For the actor gradient, things are more complex: it’s an estimation of the policy gradient, given by:
actor_grad = Q_grad * mu_grad
mu is the output of the network, estimating the optimal mean of the action’s Gaussian distribution.
sorry, I should say I am trying to find the actor gradient. I am referencing this implementation and he does
policy_loss = -self.critic([to_tensor(state_batch), self.actor(to_tensor(state_batch))].mean()
which is just simply defining the loss = -mean(critic(state,actor(state)))
My belief is that the autograd will find the gradient with respect to action, which is actor_grad = Q_grad * mu_grad given the chain rule property.

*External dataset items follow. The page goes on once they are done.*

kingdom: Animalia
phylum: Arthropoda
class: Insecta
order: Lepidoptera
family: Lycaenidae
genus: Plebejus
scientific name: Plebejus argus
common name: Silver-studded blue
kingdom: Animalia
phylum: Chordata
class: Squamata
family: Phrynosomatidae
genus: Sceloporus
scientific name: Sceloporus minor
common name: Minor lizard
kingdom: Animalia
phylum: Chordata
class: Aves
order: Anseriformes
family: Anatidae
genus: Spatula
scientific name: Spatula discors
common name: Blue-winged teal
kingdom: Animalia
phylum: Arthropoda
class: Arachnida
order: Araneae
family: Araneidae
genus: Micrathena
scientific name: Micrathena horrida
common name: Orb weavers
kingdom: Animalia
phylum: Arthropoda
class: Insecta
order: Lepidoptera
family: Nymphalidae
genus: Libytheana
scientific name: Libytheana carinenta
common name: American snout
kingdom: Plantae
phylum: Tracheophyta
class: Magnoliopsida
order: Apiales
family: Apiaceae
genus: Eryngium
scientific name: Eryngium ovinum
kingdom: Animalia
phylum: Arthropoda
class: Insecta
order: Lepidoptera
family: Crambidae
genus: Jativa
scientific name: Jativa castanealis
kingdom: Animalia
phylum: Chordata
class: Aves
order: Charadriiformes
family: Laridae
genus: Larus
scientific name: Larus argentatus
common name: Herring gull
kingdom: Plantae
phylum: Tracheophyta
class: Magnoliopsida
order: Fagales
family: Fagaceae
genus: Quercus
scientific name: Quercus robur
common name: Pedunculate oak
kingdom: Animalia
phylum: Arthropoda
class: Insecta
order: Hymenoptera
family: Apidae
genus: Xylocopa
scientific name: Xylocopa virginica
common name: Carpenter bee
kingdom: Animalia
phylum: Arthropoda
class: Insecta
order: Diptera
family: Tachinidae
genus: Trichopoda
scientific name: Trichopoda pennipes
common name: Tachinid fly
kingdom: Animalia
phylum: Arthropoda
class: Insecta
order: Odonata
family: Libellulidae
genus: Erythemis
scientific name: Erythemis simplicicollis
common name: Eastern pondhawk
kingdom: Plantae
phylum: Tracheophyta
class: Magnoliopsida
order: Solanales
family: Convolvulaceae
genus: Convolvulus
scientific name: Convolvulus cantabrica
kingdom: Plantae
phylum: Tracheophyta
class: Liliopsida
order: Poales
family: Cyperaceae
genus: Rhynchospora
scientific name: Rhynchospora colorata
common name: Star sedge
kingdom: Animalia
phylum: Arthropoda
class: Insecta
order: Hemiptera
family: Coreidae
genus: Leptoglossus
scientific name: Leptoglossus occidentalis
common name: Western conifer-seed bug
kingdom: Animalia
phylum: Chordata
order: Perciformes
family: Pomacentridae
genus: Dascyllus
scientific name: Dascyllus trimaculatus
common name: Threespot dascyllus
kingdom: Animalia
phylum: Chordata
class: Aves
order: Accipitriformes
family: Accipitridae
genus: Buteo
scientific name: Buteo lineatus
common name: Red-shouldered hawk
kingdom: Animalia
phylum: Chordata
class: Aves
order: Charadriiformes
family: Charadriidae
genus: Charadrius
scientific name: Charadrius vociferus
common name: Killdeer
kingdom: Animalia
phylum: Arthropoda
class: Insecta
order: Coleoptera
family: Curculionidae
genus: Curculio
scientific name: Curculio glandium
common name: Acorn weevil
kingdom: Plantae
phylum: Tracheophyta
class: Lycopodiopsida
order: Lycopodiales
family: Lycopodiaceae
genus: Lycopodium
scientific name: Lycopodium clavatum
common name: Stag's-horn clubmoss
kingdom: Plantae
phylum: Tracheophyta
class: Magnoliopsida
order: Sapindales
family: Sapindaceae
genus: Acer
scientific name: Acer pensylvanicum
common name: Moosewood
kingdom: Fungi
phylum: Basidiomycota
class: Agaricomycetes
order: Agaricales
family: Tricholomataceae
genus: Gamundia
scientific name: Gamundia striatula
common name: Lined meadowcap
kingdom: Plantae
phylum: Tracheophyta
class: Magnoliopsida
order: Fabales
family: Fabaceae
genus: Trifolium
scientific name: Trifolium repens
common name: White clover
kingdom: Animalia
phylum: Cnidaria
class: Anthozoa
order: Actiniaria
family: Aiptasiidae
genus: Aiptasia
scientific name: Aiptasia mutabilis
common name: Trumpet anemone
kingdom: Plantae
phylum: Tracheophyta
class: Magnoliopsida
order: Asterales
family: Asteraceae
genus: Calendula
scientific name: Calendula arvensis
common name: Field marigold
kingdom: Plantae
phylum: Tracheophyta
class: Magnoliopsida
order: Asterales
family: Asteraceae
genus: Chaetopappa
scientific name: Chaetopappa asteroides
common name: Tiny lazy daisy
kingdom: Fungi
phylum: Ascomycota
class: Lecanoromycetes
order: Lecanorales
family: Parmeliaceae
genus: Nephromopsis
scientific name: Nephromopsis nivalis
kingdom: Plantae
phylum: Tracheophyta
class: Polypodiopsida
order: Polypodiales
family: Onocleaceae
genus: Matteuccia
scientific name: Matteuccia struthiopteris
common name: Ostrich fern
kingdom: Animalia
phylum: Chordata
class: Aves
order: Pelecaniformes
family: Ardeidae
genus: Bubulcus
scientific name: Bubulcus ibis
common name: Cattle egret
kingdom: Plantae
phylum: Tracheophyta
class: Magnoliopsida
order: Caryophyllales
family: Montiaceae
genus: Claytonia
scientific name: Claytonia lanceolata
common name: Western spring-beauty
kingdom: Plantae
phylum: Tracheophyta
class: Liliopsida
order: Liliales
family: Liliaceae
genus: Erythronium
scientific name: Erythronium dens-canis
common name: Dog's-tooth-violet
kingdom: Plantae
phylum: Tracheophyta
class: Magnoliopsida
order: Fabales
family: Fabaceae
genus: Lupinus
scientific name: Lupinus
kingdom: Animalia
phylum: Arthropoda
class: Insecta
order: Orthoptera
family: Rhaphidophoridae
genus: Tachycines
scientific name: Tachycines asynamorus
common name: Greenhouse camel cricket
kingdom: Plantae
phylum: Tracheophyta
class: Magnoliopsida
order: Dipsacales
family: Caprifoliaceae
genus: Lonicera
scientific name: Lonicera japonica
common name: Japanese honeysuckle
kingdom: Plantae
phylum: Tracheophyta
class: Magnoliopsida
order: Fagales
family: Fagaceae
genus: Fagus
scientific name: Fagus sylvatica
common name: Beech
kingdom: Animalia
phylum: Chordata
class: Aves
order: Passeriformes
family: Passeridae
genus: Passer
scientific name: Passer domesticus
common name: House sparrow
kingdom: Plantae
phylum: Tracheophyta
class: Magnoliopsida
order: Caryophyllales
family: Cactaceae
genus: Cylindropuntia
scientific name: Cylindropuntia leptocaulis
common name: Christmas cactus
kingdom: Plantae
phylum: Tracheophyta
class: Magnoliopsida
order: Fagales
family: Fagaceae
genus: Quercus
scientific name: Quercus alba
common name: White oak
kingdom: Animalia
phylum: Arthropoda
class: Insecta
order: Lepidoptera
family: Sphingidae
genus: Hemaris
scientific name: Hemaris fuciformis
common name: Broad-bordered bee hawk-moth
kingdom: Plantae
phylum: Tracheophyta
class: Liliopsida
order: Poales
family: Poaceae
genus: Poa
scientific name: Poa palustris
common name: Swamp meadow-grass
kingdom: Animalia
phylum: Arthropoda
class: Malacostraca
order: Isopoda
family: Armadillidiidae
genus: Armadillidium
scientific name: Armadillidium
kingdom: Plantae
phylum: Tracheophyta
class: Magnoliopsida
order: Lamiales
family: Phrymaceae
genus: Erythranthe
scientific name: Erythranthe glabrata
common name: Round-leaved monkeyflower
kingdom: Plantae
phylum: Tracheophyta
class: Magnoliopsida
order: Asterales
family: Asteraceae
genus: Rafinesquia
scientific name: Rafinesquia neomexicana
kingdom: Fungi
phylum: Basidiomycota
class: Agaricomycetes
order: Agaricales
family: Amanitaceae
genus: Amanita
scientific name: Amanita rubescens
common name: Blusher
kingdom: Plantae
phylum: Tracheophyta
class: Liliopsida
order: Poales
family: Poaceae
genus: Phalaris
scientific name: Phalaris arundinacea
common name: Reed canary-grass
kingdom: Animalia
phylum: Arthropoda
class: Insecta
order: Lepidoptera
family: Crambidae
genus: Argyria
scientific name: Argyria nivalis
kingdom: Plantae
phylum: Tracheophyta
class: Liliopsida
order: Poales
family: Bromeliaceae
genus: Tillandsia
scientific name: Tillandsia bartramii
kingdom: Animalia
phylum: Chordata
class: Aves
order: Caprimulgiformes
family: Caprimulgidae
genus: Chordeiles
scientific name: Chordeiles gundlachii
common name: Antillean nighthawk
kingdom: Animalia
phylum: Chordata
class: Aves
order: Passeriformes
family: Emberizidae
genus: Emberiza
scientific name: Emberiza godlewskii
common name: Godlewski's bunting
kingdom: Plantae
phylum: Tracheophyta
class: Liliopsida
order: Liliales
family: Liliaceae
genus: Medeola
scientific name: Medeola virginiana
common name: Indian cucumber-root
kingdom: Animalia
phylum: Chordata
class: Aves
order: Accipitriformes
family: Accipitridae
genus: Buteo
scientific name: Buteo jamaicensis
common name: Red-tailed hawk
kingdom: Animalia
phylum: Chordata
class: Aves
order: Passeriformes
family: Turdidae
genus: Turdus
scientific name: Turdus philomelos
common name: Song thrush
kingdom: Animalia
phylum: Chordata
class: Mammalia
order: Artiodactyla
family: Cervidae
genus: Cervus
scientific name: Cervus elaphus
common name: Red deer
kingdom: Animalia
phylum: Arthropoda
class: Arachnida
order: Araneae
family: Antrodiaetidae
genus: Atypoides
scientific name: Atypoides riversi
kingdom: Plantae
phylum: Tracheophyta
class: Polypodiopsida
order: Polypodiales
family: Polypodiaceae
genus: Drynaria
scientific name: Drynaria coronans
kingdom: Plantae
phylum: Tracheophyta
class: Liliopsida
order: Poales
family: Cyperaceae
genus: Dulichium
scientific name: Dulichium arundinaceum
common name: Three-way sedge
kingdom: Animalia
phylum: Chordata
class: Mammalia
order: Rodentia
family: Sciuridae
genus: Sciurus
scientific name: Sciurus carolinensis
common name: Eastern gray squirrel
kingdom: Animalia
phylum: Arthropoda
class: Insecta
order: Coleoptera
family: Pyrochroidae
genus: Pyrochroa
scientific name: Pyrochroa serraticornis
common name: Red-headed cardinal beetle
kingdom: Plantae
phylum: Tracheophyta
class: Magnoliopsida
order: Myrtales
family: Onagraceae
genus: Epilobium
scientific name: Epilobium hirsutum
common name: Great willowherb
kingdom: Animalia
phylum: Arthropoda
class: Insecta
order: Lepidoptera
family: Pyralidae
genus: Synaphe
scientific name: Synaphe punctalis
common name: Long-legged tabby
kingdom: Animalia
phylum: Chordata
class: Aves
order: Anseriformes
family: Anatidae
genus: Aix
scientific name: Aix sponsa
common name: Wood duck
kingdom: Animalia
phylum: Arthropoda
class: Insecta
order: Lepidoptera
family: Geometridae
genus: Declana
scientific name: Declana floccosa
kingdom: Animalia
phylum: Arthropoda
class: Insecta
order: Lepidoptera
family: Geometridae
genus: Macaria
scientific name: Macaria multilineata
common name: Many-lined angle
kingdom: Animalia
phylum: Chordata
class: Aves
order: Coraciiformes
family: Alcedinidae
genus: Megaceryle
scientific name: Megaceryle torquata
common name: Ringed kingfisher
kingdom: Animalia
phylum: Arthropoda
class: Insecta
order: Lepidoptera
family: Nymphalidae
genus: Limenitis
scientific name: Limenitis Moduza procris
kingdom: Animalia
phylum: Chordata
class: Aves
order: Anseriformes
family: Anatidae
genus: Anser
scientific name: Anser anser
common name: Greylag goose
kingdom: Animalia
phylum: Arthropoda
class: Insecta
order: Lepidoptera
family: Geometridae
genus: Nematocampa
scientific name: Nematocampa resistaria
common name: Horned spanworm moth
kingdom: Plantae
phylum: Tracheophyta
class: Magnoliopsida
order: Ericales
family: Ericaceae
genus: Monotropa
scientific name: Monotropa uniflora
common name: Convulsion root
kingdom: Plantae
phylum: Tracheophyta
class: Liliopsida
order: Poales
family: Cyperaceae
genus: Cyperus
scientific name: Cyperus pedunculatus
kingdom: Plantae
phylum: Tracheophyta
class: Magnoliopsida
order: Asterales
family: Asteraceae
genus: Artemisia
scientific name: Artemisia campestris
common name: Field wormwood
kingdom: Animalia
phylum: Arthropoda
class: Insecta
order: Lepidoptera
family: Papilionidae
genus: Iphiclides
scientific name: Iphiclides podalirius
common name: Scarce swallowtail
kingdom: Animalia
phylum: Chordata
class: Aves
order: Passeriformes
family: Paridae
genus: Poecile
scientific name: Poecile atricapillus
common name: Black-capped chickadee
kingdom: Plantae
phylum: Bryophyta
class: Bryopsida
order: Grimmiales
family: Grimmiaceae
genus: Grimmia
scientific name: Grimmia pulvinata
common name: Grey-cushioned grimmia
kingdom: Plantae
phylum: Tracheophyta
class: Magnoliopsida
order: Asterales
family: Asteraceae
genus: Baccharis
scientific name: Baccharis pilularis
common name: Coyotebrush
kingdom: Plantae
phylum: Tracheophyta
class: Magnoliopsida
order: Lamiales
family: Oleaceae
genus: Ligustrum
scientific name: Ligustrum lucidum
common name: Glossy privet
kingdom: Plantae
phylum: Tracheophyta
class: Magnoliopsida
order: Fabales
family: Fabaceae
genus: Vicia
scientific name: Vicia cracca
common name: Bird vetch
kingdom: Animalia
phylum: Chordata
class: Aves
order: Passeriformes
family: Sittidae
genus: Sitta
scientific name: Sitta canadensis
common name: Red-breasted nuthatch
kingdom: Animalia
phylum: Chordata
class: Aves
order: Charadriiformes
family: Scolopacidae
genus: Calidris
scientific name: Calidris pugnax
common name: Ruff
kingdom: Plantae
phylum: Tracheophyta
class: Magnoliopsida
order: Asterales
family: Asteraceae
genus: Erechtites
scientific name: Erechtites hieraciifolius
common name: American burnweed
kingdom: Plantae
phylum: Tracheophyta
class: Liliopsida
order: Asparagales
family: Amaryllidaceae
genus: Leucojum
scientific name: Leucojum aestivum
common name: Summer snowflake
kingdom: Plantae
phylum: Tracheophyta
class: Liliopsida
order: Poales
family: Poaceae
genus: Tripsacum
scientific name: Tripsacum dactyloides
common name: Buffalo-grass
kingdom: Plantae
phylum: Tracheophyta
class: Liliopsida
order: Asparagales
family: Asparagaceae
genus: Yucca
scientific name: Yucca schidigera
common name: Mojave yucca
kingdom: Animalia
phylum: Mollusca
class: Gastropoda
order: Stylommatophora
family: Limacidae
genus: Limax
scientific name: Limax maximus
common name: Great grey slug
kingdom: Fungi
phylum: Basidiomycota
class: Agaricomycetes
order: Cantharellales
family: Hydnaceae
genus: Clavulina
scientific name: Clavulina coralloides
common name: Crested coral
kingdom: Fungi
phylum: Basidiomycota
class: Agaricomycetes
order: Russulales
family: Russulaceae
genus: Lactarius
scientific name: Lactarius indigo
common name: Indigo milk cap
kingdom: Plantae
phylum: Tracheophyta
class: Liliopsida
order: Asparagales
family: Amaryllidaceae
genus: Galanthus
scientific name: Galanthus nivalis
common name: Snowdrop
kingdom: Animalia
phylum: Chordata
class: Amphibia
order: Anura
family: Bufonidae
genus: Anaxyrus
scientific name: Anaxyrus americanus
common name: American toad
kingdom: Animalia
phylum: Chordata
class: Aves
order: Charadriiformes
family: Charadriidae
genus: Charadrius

Ok I see, it makes sens to directly derivates
Q(S, pi(S)) wrt
pi 's parameters.
In the paper, the gradient is wrt a, because they decompose the derivative (hence the
mu_grad in my equation above). If you directly take
Q as a loss, you must derivate it wrt policy’s parameters.
So, just doing
pi_loss = -Q(state, pi(state)) pi_loss.backward() pi_optimizer.step()
should be ok.
In the paper, look at equation 6: it’s a mater of computing the first line (Q directly with derivative wrt pi) or the second line (decomposition, with a derivative wrt a)
so back to my question, how is the gradient wrt action specified? Q(s,a) has both state and action as variable, and the gradient can be taken wrt to state if it’s not specified. This is what’s confusing me.
As I said, you don’t want to derivate wrt action in your case, but wrt the parameters of your policy. The states must be detached from the graph, and the code in my post above should do what you want.
Oh I see, so is there anyway to actually see that the gradient is actually with respect to policy parameters?
When you are using an optimizer on some parameters, only these parameter will be affected by the gradient step. So, if you did something like
policy_optim = nn.Optimizer(policy.parameters(), lr)
above in your code, and then
policy_loss = -Q(s, policy(s)) policy_loss.backward() policy_optim.step()
… then, only the parameter of the policy will be affected, with the gradient of your loss wrt these parameters. It’s that simple!